Problem to work on – Can you copy the records below word for word, from the line with "genus: Phrynosoma" to the line with "genus: Castor", including both of those lines?

Stored data –
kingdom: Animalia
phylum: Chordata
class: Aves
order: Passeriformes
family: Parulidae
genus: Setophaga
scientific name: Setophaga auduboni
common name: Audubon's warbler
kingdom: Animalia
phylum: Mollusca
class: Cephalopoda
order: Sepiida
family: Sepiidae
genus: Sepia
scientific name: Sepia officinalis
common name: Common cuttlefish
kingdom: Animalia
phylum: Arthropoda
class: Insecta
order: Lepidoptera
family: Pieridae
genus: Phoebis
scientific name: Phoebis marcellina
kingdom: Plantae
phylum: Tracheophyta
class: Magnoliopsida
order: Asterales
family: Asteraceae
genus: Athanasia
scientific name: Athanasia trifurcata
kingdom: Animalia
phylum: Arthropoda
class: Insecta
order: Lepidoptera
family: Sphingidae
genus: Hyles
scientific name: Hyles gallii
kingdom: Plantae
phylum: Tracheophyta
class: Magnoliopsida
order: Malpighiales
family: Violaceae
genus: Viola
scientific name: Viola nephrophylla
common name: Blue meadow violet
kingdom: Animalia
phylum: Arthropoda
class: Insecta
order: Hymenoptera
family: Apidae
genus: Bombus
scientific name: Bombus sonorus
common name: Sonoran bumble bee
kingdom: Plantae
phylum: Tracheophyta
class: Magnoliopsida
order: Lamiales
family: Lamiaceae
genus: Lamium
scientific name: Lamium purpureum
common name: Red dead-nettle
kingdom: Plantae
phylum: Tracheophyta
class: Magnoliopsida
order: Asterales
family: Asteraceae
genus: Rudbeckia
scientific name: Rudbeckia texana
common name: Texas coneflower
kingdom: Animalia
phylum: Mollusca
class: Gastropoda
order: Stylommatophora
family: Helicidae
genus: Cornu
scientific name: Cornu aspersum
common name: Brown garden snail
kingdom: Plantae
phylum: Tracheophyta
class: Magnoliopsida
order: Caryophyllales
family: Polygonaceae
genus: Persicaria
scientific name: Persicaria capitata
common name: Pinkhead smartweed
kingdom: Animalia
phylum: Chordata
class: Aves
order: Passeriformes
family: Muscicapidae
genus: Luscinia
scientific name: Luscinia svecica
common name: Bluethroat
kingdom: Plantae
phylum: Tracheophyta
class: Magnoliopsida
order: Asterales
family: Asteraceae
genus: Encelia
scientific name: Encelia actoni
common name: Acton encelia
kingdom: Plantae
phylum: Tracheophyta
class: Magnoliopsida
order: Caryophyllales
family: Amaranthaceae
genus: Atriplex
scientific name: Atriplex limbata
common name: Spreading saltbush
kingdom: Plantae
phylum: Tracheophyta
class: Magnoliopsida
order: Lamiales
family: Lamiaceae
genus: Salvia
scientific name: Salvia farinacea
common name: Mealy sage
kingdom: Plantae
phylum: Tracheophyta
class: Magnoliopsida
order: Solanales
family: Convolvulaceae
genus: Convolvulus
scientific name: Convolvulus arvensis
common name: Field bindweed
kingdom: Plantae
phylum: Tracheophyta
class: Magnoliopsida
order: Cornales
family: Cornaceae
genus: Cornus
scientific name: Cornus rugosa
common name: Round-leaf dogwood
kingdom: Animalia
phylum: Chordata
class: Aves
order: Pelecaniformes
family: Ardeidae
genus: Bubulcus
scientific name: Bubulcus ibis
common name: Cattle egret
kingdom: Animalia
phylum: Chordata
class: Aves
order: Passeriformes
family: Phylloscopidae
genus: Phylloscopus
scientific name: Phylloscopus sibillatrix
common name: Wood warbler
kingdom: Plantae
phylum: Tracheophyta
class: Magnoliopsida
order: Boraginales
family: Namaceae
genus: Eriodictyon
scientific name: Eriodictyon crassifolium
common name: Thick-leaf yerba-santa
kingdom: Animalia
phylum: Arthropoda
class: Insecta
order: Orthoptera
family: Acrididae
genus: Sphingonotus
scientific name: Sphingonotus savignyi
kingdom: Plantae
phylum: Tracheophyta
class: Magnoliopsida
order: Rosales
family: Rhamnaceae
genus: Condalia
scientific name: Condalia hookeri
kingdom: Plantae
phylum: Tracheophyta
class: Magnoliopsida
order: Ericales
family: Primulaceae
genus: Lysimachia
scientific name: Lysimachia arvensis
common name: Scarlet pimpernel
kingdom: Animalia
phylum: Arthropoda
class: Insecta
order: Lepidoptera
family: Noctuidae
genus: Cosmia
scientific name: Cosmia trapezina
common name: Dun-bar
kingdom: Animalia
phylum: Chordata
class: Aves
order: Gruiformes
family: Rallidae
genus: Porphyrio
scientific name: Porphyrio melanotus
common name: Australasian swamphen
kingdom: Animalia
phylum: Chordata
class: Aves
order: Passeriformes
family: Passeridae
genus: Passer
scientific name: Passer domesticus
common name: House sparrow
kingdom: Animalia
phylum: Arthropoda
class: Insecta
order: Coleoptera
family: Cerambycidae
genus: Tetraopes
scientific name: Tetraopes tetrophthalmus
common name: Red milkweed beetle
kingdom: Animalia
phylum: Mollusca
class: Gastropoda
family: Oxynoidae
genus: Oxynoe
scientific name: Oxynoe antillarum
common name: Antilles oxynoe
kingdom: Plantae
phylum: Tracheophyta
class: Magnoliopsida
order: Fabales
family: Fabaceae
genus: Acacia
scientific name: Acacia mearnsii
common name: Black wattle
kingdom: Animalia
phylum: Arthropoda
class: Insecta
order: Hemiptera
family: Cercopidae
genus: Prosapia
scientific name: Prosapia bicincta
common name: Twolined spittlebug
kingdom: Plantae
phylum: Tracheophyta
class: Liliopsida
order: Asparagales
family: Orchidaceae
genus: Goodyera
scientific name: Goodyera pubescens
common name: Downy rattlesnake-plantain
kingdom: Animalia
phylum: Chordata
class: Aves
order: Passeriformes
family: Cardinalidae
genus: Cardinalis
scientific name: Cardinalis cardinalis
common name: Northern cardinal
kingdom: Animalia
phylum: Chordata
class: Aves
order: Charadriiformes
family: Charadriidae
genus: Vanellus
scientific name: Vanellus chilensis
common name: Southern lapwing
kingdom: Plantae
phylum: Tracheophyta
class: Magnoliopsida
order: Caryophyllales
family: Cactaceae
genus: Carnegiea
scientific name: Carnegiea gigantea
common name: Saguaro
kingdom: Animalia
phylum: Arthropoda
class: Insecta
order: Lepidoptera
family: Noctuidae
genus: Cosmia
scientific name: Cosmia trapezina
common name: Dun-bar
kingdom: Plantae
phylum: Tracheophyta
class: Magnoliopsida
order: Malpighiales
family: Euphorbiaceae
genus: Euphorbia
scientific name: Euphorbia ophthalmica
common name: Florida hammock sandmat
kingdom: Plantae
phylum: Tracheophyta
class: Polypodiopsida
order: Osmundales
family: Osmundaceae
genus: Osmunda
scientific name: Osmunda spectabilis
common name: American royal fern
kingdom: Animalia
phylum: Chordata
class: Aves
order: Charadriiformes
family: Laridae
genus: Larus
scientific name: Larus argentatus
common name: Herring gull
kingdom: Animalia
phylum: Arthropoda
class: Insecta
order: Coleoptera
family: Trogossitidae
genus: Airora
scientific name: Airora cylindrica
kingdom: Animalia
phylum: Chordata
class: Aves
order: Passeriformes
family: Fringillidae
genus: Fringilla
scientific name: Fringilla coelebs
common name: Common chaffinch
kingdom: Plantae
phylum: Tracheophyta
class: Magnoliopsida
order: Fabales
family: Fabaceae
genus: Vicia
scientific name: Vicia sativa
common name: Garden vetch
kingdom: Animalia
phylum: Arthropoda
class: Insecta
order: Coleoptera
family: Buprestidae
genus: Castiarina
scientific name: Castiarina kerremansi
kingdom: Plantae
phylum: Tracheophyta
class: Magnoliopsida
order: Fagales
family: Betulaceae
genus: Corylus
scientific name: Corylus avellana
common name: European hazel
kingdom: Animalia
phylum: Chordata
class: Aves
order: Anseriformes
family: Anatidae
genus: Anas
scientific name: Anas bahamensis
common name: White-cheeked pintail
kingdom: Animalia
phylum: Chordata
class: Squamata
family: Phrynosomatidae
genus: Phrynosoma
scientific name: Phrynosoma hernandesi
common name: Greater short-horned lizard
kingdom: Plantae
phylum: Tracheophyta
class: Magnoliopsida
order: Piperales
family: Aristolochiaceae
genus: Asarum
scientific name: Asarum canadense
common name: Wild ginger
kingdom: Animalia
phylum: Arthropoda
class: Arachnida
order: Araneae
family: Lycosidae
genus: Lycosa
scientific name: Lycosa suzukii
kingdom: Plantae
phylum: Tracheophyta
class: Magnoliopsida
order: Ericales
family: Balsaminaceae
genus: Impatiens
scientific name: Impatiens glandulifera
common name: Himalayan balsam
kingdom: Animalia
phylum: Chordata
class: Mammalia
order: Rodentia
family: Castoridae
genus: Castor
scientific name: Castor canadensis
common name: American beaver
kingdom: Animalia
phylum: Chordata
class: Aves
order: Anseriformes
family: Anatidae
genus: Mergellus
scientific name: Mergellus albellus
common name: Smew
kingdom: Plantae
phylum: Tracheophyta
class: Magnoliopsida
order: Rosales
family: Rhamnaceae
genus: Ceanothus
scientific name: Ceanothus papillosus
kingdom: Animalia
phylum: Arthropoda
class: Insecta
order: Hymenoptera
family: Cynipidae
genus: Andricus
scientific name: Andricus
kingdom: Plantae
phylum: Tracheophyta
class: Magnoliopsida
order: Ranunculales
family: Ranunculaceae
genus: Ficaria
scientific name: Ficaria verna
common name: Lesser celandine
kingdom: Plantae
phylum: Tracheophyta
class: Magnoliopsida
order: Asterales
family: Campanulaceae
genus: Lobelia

Exercise answer –
genus: Phrynosoma
scientific name: Phrynosoma hernandesi
common name: Greater short-horned lizard
kingdom: Plantae
phylum: Tracheophyta
class: Magnoliopsida
order: Piperales
family: Aristolochiaceae
genus: Asarum
scientific name: Asarum canadense
common name: Wild ginger
kingdom: Animalia
phylum: Arthropoda
class: Arachnida
order: Araneae
family: Lycosidae
genus: Lycosa
scientific name: Lycosa suzukii
kingdom: Plantae
phylum: Tracheophyta
class: Magnoliopsida
order: Ericales
family: Balsaminaceae
genus: Impatiens
scientific name: Impatiens glandulifera
common name: Himalayan balsam
kingdom: Animalia
phylum: Chordata
class: Mammalia
order: Rodentia
family: Castoridae
genus: Castor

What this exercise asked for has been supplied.